Coming on the heels of the retirement of Laura Urseny — pretty much the community voice and conscience of our newspaper the past 40 years — and we were facing what baseball general managers like to call “a rebuilding job.”

Meanwhile, the handful of us still here were filling numerous roles every day, often battling health issues while doing so. I won’t lie; it’s been a tough slog, and it’s been especially frustrating knowing we weren’t getting to all of the stories we wanted to cover.

But rebuild we have. We brought Jake Hutchison back from the Red Bluff Daily News, moved Justin Couchot into a full-time sports role, hired a great story-teller in Jennie Blevins from the Monterey area and now we have two promising, energetic newcomers In Michael Weber and Rebekah Ludman.

If you don’t recognize the names yet, you’ll get to know them all in a hurry.

I love having new reporters on the staff. It reminds me of why I got into this business all those years ago; it even reminds me that when I first started, I had energy and hair, pretty much in equal amounts.

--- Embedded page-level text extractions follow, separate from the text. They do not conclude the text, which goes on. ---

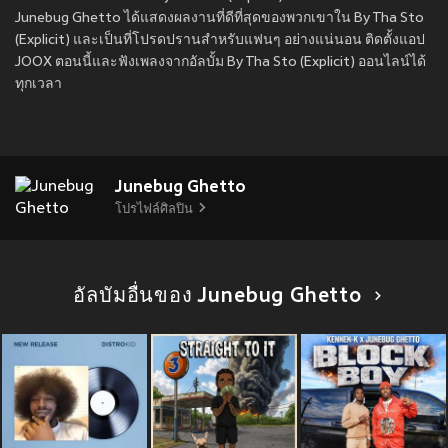
Junebug Ghetto ได้แสดงผลงานที่ดีที่สุดของพวกเขาใน By Tha Sto
(Explicit) และเป็นที่โปรดปรานสำหรับแฟนๆ อย่างแน่นอน ติดตั้งแอป
JOOX ตอนนี้และฟังเพลงจากอัลบั้ม By Tha Sto (Explicit) ออนไลน์ได้
ทุกเวลา
Junebug Ghetto
โปรไฟล์ศิลปิน
อัลบัมอื่นของ Junebug Ghetto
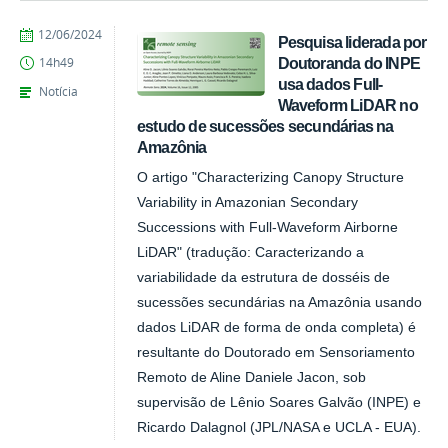
publicado
12/06/2024
Pesquisa liderada por
Doutoranda do INPE
14h49
usa dados Full-
Notícia
Waveform LiDAR no
estudo de sucessões secundárias na
Amazônia
O artigo "Characterizing Canopy Structure
Variability in Amazonian Secondary
Successions with Full-Waveform Airborne
LiDAR" (tradução: Caracterizando a
variabilidade da estrutura de dosséis de
sucessões secundárias na Amazônia usando
dados LiDAR de forma de onda completa) é
resultante do Doutorado em Sensoriamento
Remoto de Aline Daniele Jacon, sob
supervisão de Lênio Soares Galvão (INPE) e
Ricardo Dalagnol (JPL/NASA e UCLA - EUA).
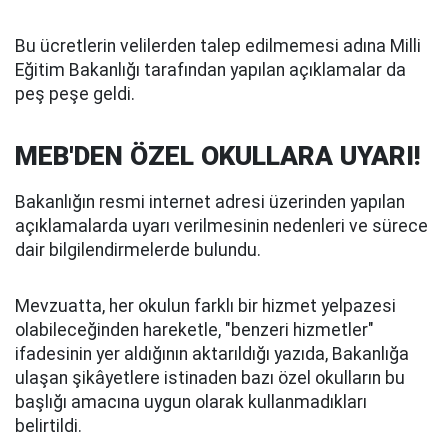
Bu ücretlerin velilerden talep edilmemesi adına Milli
Eğitim Bakanlığı tarafından yapılan açıklamalar da
peş peşe geldi.
MEB'DEN ÖZEL OKULLARA UYARI!
Bakanlığın resmi internet adresi üzerinden yapılan
açıklamalarda uyarı verilmesinin nedenleri ve sürece
dair bilgilendirmelerde bulundu.
Mevzuatta, her okulun farklı bir hizmet yelpazesi
olabileceğinden hareketle, "benzeri hizmetler"
ifadesinin yer aldığının aktarıldığı yazıda, Bakanlığa
ulaşan şikâyetlere istinaden bazı özel okulların bu
başlığı amacına uygun olarak kullanmadıkları
belirtildi.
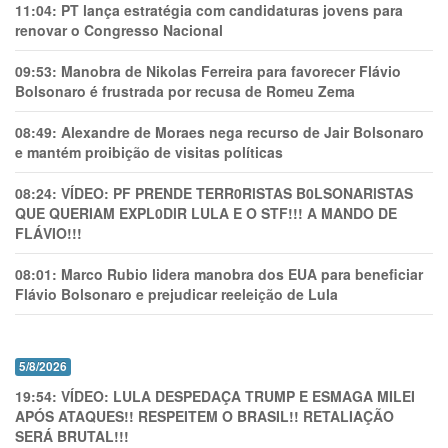
11:04:
PT lança estratégia com candidaturas jovens para
renovar o Congresso Nacional
09:53:
Manobra de Nikolas Ferreira para favorecer Flávio
Bolsonaro é frustrada por recusa de Romeu Zema
08:49:
Alexandre de Moraes nega recurso de Jair Bolsonaro
e mantém proibição de visitas políticas
08:24:
VÍDEO: PF PRENDE TERR0RlSTAS B0LSONARlSTAS
QUE QUERIAM EXPL0DlR LULA E O STF!!! A MANDO DE
FLÁVIO!!!
08:01:
Marco Rubio lidera manobra dos EUA para beneficiar
Flávio Bolsonaro e prejudicar reeleição de Lula
5/8/2026
19:54:
VÍDEO: LULA DESPEDAÇA TRUMP E ESMAGA MILEI
APÓS ATAQUES!! RESPEITEM O BRASIL!! RETALIAÇÃO
SERÁ BRUTAL!!!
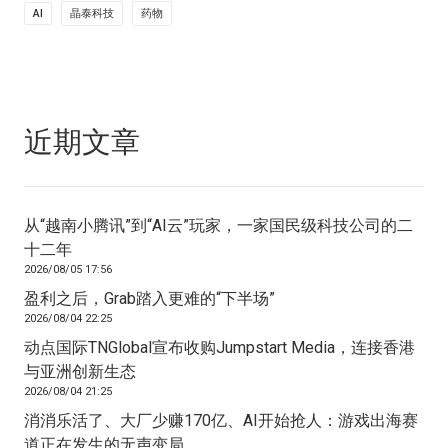
AI
晶泰科技
药物
近期文章
从“越南小腾讯”到“AI云”玩家，一家国民级科技公司的二
十二年
2026/08/05 17:56
盈利之后，Grab踏入更难的“下半场”
2026/08/04 22:25
动点国际TNGlobal宣布收购Jumpstart Media，连接香港
与亚洲创新生态
2026/08/04 21:25
消消乐活了、大厂少赚170亿、AI开始抢人：游戏出海赛
道正在发生的无声变局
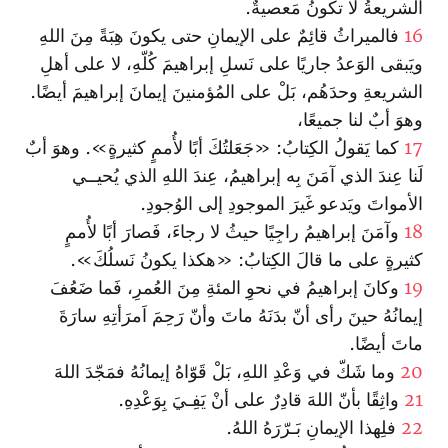
الشريعةُ لا تكونُ مَعصيةٌ.
16
فالميراثُ قائِمٌ على الإيمانِ حتى يكونَ هِبَةً مِنَ اللهِ
ويَبقى الوَعدُ جاريًا على نَسلِ إبراهيمَ كُلّهِ، لا على أهلِ
الشريعةِ وحدَهُم، بَلْ على المُؤمنينَ إيمانَ إبراهيمَ أيضًا.
وهوَ أبٌ لنا جميعًا،
17
كما يَقولُ الكِتابُ: «جَعَلتُكَ أبًا لأُممٍ كثيرةٍ». وهوَ أبٌ
لَنا عِندَ الذي آمَنَ بِه إبراهيمُ، عِندَ اللهِ الذي يُحيــي
الأمواتَ ويَدعو غَيرَ الموجودِ إلى الوُجودِ.
18
وآمَنَ إبراهيمُ راجِيًا حيثُ لا رجاءَ، فَصارَ أبًا لأُممٍ
كثيرةٍ على ما قالَ الكِتابُ: «هكذا يكونُ نَسلُكَ».
19
وكانَ إبراهيمُ في نحوِ المئةِ مِنَ العُمرِ، فَما ضَعُفَ
إيمانُهُ حينَ رأى أنّ بدَنَهُ ماتَ وأنّ رَحِمَ اَمرَأتِهِ سارَةَ
ماتَ أيضًا.
20
وما شَكّ في وَعْدِ اللهِ، بَلْ قَوّاهُ إيمانُهُ فمَجّدَ اللهَ
21
واثِقًا بأنّ اللهَ قادِرٌ على أنْ يَفِـيَ بِوَعْدِهِ.
22
فلِهذا الإيمانِ بَـرّرَهُ اللهُ.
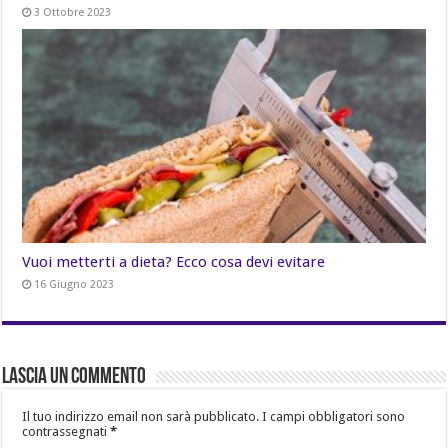
3 Ottobre 2023
Vuoi metterti a dieta? Ecco cosa devi evitare
16 Giugno 2023
Lascia un commento
Il tuo indirizzo email non sarà pubblicato.
I campi obbligatori sono
contrassegnati
*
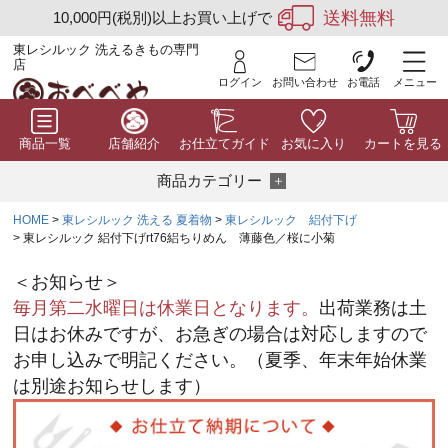
送料無料
10,000円(税別)以上お買い上げで
東レシルック 洗えるきもの専門
店
ログイン
お問い合わせ
お電話
メニュー
商品一覧
店舗紹介
お仕立てガイド
お気に入り
カートを見る
商品カテゴリー
HOME
東レシルック 洗える 夏着物
東レシルック 絽付下げ
東レシルック 絽付下げrt76絽ちりめん 薄藤色／桜に小菊
＜お知らせ＞
毎月第二水曜日は休業日となります。
出荷業務は土
日はお休みですが、お急ぎの場合は対応しますので
お申し込みで明記ください。（夏季、年末年始休業
は別途お知らせします）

This coming week, we’ll meet as a “full staff” again for the first time in months. There are so many stories and issues out there and we can’t wait to get to them.

Mainly, I can’t wait to see more local stories in our paper again, and serving our loyal readership with the level of award-winning coverage they’ve come to expect.

That’s a whole lot to be thankful for, and I thank each of you for that.